Excerto:
=======
Espaço de reflexões, opiniões e demais sensações!

Tolerância zero!

Ouvi que hoje as autoridades do trânsito tinha ordem de tolerância zero para o excesso de álcool e de velocidade.

Portanto um dia óptimo para andar na estrada, especialmente para quem, como eu, anda devagar e não bebe em dia de viagem.

Saí de casa, bem perto de Lisboa, pelas cinco horas da tarde com destino à aldeia beirã que viu nascer a minha mulher há mais de seis décadas. Levava muita coisa, acima de tudo dois conjuntos de portões em ferro para serem arranjados, após mais de 40 anos a servir diariamente a família.

No caminho combinei com o mestre do ferro entregar na sua oficina perto de Vale de Prazeres, os ditos portões. Como ainda parei para reabastecer de víveres para o fim de semana em Castelo Branco (adoro aquele hipermercado, com tão poucos clientes) já cheguei à aldeia do serralheiro bem de noite.

A carrinha trazia para além dos portões uns metros de mosaico, uma lata de tinta e mais uns tarecos.
=======
Linhas de dados:
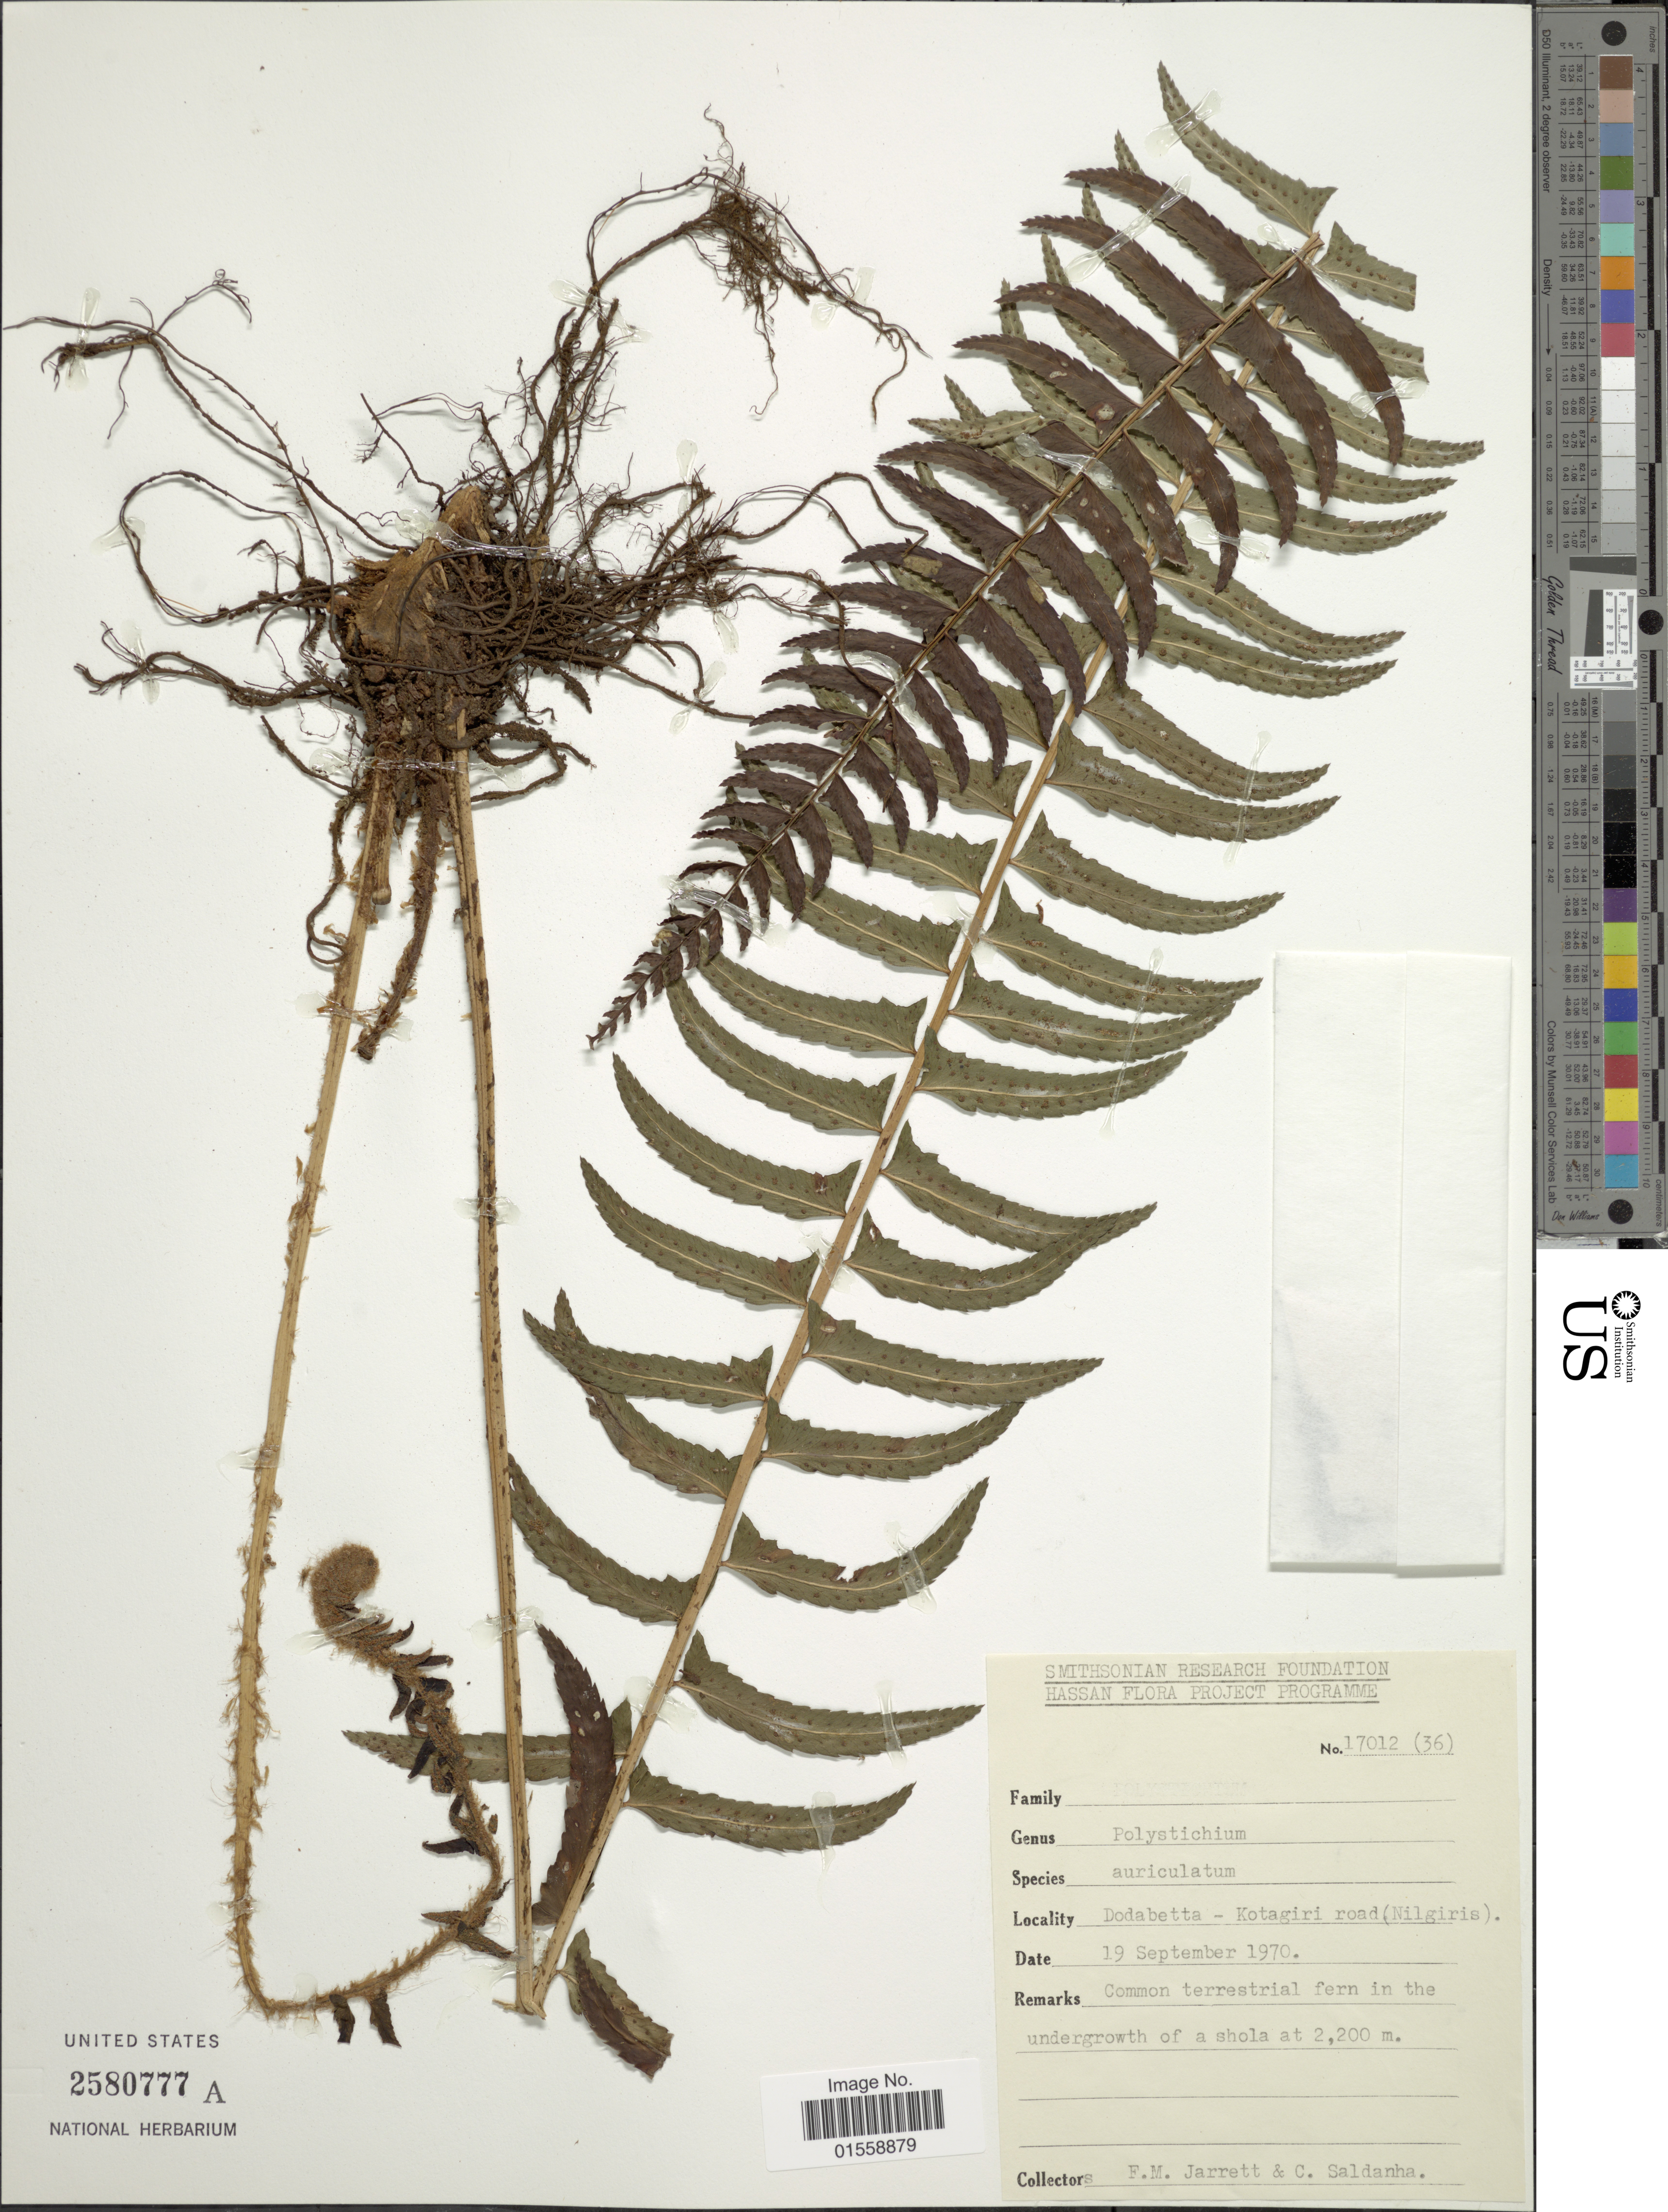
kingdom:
=======
Lista de tarefas:
A. Segundo o excerto, quantos conjuntos de portões em ferro seguiam para ser arranjados?
B. Transcreva literalmente o trecho do excerto que começa nas palavras "Portanto um dia" e termina após as palavras "bem de noite.".
Os dados não têm qualquer relevância para este exercício.

Soluções do exercício:
A. Dois conjuntos de portões em ferro.

B.
Portanto um dia óptimo para andar na estrada, especialmente para quem, como eu, anda devagar e não bebe em dia de viagem.

Saí de casa, bem perto de Lisboa, pelas cinco horas da tarde com destino à aldeia beirã que viu nascer a minha mulher há mais de seis décadas. Levava muita coisa, acima de tudo dois conjuntos de portões em ferro para serem arranjados, após mais de 40 anos a servir diariamente a família.

No caminho combinei com o mestre do ferro entregar na sua oficina perto de Vale de Prazeres, os ditos portões. Como ainda parei para reabastecer de víveres para o fim de semana em Castelo Branco (adoro aquele hipermercado, com tão poucos clientes) já cheguei à aldeia do serralheiro bem de noite.